Automation: end of year summary
2025 was the year automation became normal. Not an experiment anymore, but an expectation. And like any expectation, it brought disappointments.
Here's an honest summary: what worked, what didn't, and what we learned from it.
What worked
1. Email sorting and summaries
This was the year's most popular solution. Not because it's flashiest, but because it solves a real problem.
Typical result: 3-5 hours saved per week. Some clients saved more, some less. It all depends on email volume and how much was done manually before.
2. Connecting data between systems
"I have to enter this info in three places" - I heard this sentence a lot at the start of the year. By year's end, many had solved this problem. A practical guide to system integration showed how to do it right.

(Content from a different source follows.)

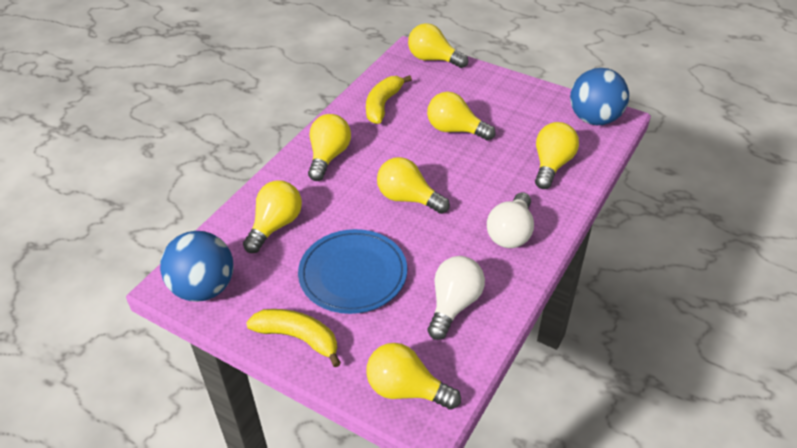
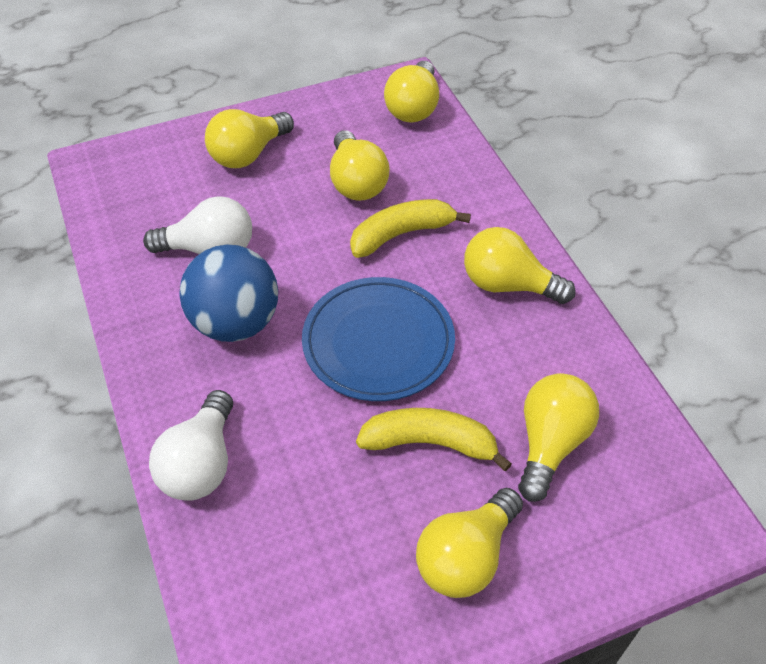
blue ball: [160,231,234,302] [570,68,629,125] = 2 -> [179,245,278,342] = 1
yellow light bulb: [243,180,302,253] [308,114,351,181] [366,343,461,410] [377,157,450,214] [408,23,468,68] [427,92,496,140] [535,122,579,189] = 7 -> [205,109,294,168] [330,130,390,201] [384,61,439,123] [416,488,523,598] [464,227,576,304] [518,373,599,502] = 6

Most popular solution: form submission that automatically sends data to Notion, Google Sheets, and email. Simple, but saves 15-30 minutes daily.
3. Report automation
Monthly report that used to take 2 days? Now generated automatically. This was one of those projects where ROI was immediately visible.
What didn't work
1. Plans too big
"We want to automate the entire customer journey." That's too big. Too abstract. Too hard to measure.
Projects that started this ambitiously often stalled. Not because technology didn't work, but because focus was missing.

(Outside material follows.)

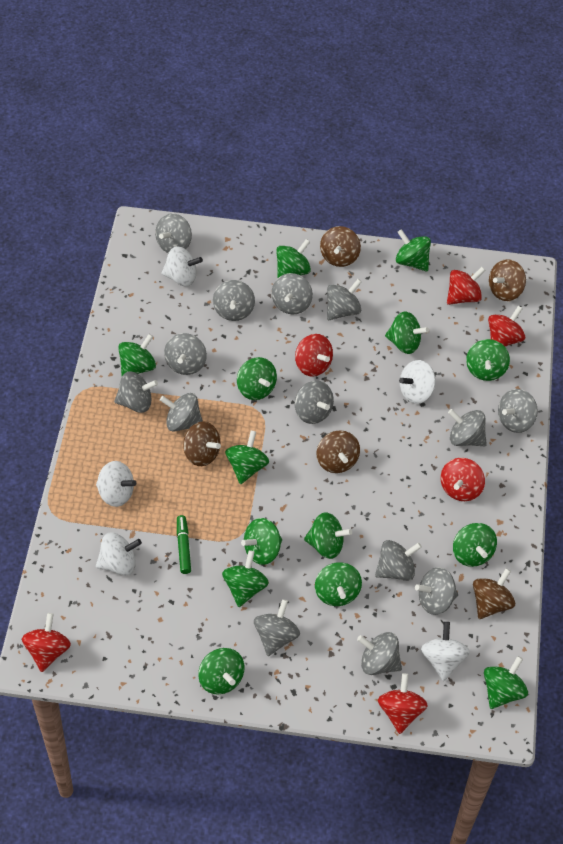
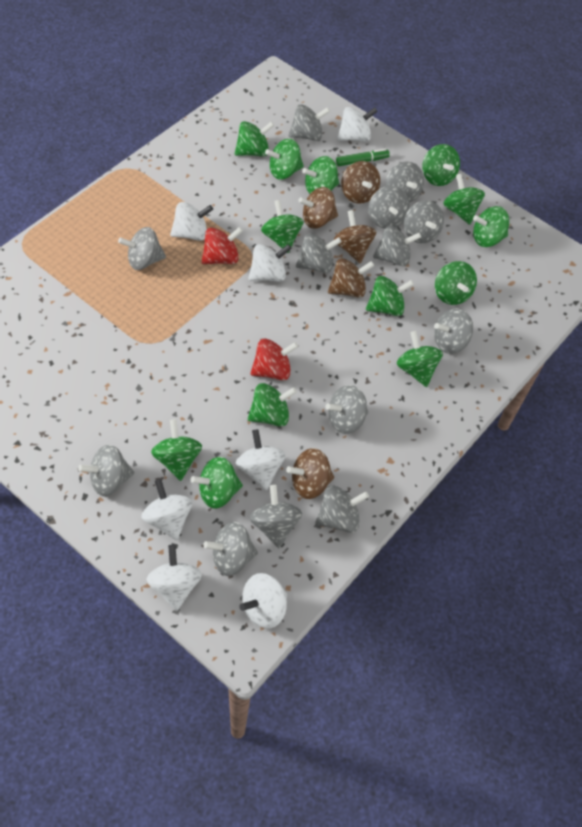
green spinning top: [118,334,156,376] [198,648,244,694] [222,550,269,607] [225,430,269,484] [237,357,277,400] [241,518,282,565] [276,239,311,279] [304,512,352,559] [315,562,362,606] [385,312,429,354] [396,229,431,271] [453,523,497,567] [466,339,510,381] [484,656,528,709] = 14 -> [151,419,202,481] [191,457,243,509] [235,121,274,156] [248,383,297,427] [261,200,304,253] [265,139,304,179] [302,156,339,194] [366,276,414,316] [397,331,443,387] [422,144,460,186] [435,261,477,305] [443,174,485,225] [473,206,509,247] = 13
grey spinning top: [114,372,158,413] [155,213,192,253] [160,393,203,432] [164,333,207,375] [213,280,255,321] [254,599,300,656] [271,273,313,315] [295,381,334,424] [327,279,362,320] [357,632,402,675] [375,540,422,581] [415,567,458,615] [448,409,487,446] [498,389,538,433] = 14 -> [78,445,134,496] [118,227,166,270] [203,522,258,576] [250,485,302,548] [288,104,330,141] [296,233,342,273] [315,486,369,533] [325,385,369,434] [368,186,410,229] [373,226,421,266] [386,161,424,203] [404,200,444,243] [434,308,473,354] = 13
red spinning top: [22,613,71,672] [295,334,333,377] [378,673,428,734] [441,458,485,501] [447,267,485,305] [488,306,525,346] = 6 -> [202,227,243,264] [250,339,298,380] = 2
white spinning top: [96,461,136,507] [96,533,142,576] [162,246,203,286] [399,360,436,404] [421,622,470,681] = 5 -> [142,479,193,540] [146,544,202,611] [170,202,213,241] [235,429,286,490] [239,573,287,629] [248,244,292,282] [337,107,377,141] = 7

2. Automation without a clear problem
"We want AI because everyone uses AI." That's a bad reason. How to choose the right AI tool? has helpful questions to ask yourself. Several such projects ended up in a drawer because nobody knew what was actually being solved.
3. Forgetting users
Technically brilliant solution that nobody uses. We saw this more than we'd like to admit. The best automation is the one the team wants to use.
Numbers
| Metric | 2025 average |
|---|---|
| Time saved | 5-10h weekly |
| First year ROI | 200-500% |
| Project length | 2-6 weeks |
| Failure rate | ~25% |
Yes, about a quarter of projects didn't deliver expected results. That's an honest number. Usually because the problem wasn't clear or users weren't involved.
Lessons for 2026
1. Start small, measure quickly
One well-working automation is better than ten half-done ones. Start with what hurts most, measure results, then expand. AI agents and workflow automation can help here too.
2. Involve users from the start
Before you build, ask: will this be used? If the answer isn't a clear "yes", you need to think more.
3. Automate processes, not problems
If the process itself is messy, automation makes it messier. First clarify the process, then automate.
Summary
2025 was a good year for automation. Not because everything succeeded, but because we learned what works and what doesn't.
For 2026, the focus is clear: less ambition, more practice. Smaller steps, bigger impact.